12.7 Respiratory Quotient

As you know, during aerobic respiration, \(\mathrm{O}_2\) is consumed and \(\mathrm{CO}_2\) is released. The ratio of the volume of \(\mathrm{CO}_2\) evolved to the volume of \(\mathrm{O}_2\) consumed in respiration is called the respiratory quotient \((\mathrm{RQ})\) or respiratory ratio.
\(
\mathrm{RQ}=\frac{\text { volume of } \mathrm{CO}_2 \text { evolved }}{\text { volume of } \mathrm{O}_2 \text { consumed }}
\)
The respiratory quotient depends upon the type of respiratory substrate used during respiration.
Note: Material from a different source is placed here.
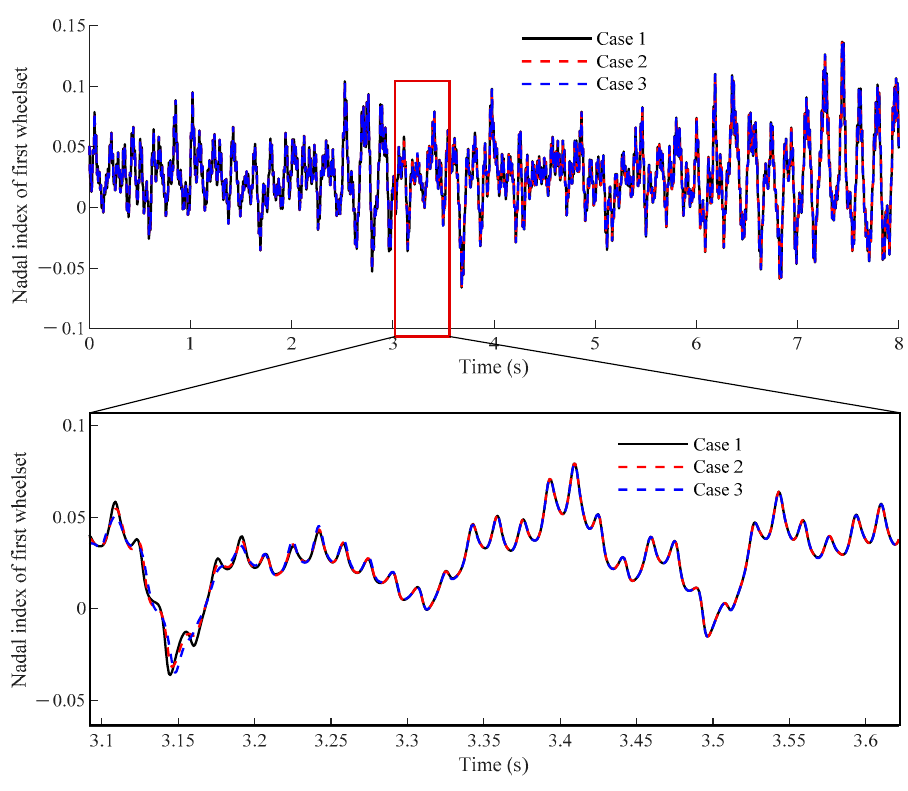
Figure 5. Time–history curve of the Nadal index.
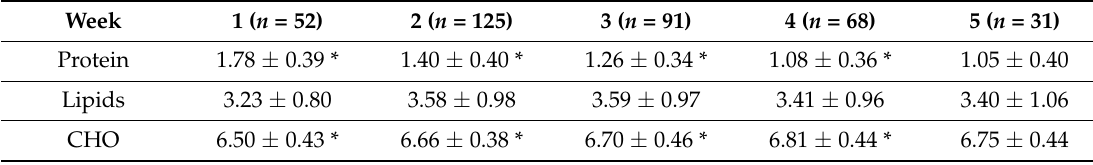
Table 2. Average milk composition per postnatal week.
When carbohydrates are used as substrate and are completely oxidised, the \((\mathrm{RQ})\) will be 1, because equal amounts of \(\mathrm{CO}_2\) and \(\mathrm{O}_2\) are evolved and consumed, respectively, as shown in the equation below:
\(
\begin{gathered}
\mathrm{C}_6 \mathrm{H}_{12} \mathrm{O}_6+6 \mathrm{O}_2 \longrightarrow 6 \mathrm{CO}_2+6 \mathrm{H}_2 \mathrm{O}+\text { Energy } \\
\mathrm{RQ}=\frac{6 \mathrm{CO}_2}{6 \mathrm{O}_2}=1.0
\end{gathered}
\)
When fats are used in respiration, the \((\mathrm{RQ})\) is less than 1 . Calculations for a fatty acid, tripalmitin, if used as a substrate is shown:
\(
2\left(\mathrm{C}_{51} \mathrm{H}_{98} \mathrm{O}_6\right)+145 \mathrm{O}_2 \longrightarrow 102 \mathrm{CO}_2+98 \mathrm{H}_2 \mathrm{O}+\text { energy }
\)
Tripalmitin
\(
\mathrm{RQ}=\frac{102 \mathrm{CO}_2}{145 \mathrm{O}_2}=0.7
\)
When proteins are respiratory substrates the ratio would be about 0.9 .
In living organisms respiratory substrates are often more than one; pure proteins or fats are never used as respiratory substrates.